Mind your words, especially to women, HC tells politicians
The Bombay high court on Thursday issued a notice to the Union government over a public interest litigation (PIL) seeking that politicians must be directed to exercise self-restraint while making comments about women, especially in public speechesmumbai Updated: Sep 23, 2016 01:47 IST
The Bombay high court on Thursday issued a notice to the Union government over a Public Interest Litigation (PIL) seeking that politicians must be directed to exercise self-restraint while making comments about women, especially in public speeches.
While the plea had sought that the court order all the national political parties to frame “guidelines on the same,” the High Court observed that it would be overreaching its jurisdiction in issuing any such orders to the legislature. However, considering that “everyone must show respect to women,” and not speak to them in an “unseemly manner,” the court agreed to hear the plea and thus, sought the union’s response.

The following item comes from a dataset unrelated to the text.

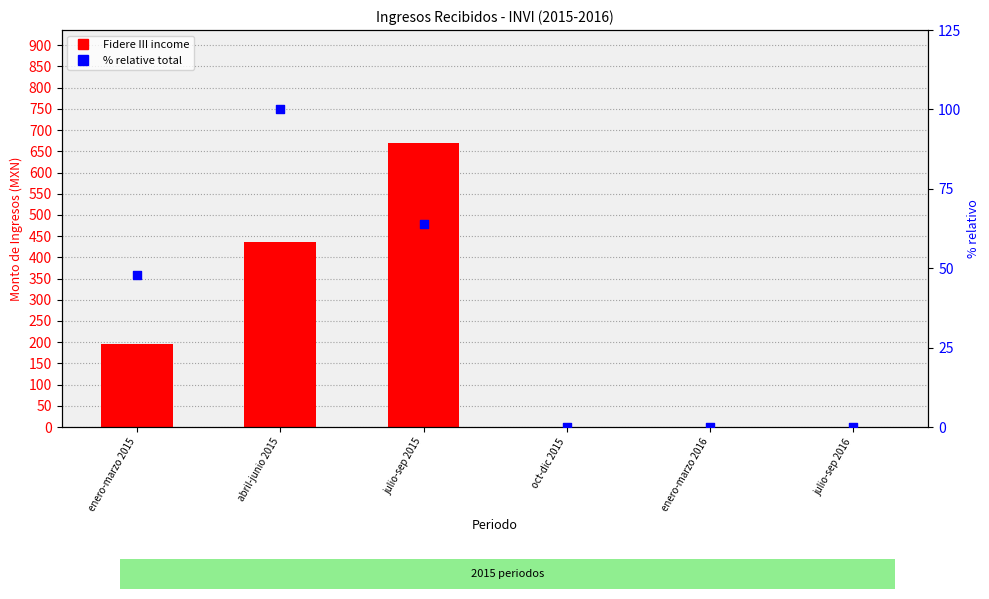

What is the total value across all series at julio-sep 2015?

732.3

The plea cited last year’s July 30 incident whereby, at a political rally in Rajasthan, Congress leader Gurudas Kamat had made “derogatory,” “abrasive,” and “misogynist” comments against HRD Minsiter Smriti Irani.

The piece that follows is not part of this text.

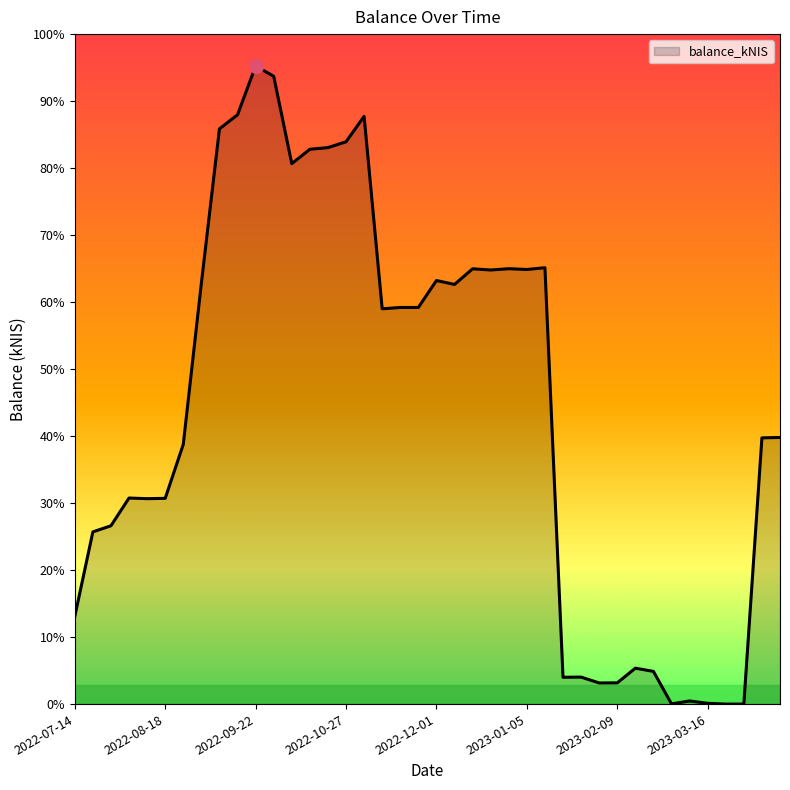

Reading left to right, list all the values displayed in this chart.

2022-07-14=900.2	2022-07-21=1769.8	2022-07-28=1832.9	2022-08-04=2117.9	2022-08-11=2111.3	2022-08-18=2114.6	2022-08-25=2669.4	2022-09-01=4325.3	2022-09-08=5912.8	2022-09-15=6056.9	2022-09-22=6558.1	2022-09-29=6453.3	2022-10-06=5554.7	2022-10-13=5702.5	2022-10-20=5719.4	2022-10-27=5779.3	2022-11-03=6040.6	2022-11-10=4062.6	2022-11-17=4076.5	2022-11-24=4076.5	2022-12-01=4353.5	2022-12-08=4313.3	2022-12-15=4473.9	2022-12-22=4461.5	2022-12-29=4474.9	2023-01-05=4466.9	2023-01-12=4484.8	2023-01-19=275.8	2023-01-26=277.4	2023-02-02=217.2	2023-02-09=218.3	2023-02-16=369.1	2023-02-23=336.1	2023-03-02=1.9	2023-03-09=32.3	2023-03-16=7.9	2023-03-23=0.0	2023-10-19=0.0	2023-12-14=2736.4	2023-12-21=2740.4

In his speech, Kamat had said, “If a Chaiwala can become the Prime Minister of this country then why can’t a ‘pochha lagane wali’(cleaning lady) become the education minister,” the plea reads.
The petitioner’s advocate Anubhav Ghosh, told the court that Kamat’s speech was just one such example and that “political leaders engage in such jibes in public view almost every day. What makes it worse is that these speeches or comments are then publicised through news stories and videos and reaches an even wider audience.
“Such comments are not only derogatory but also discourages a woman from entering politics. Guidelines have to be framed by the Union Ministryof Women and Child Welfare Development to address the issue,”he said.
The bench, however, said the high court can not direct the legislature to frame a law or policy, but, agreed that the political parties should have a consensus on this issue.
“Decorum has to be maintained by everyone and not just politicians when it comes to women. It is a question of
political will and self-restraint,” Justice Kanade said.
The Court has now asked the Union Ministry of Women and Child Welfare Department to respond to the PIL and is likely to take up the matter for further hearing after two weeks.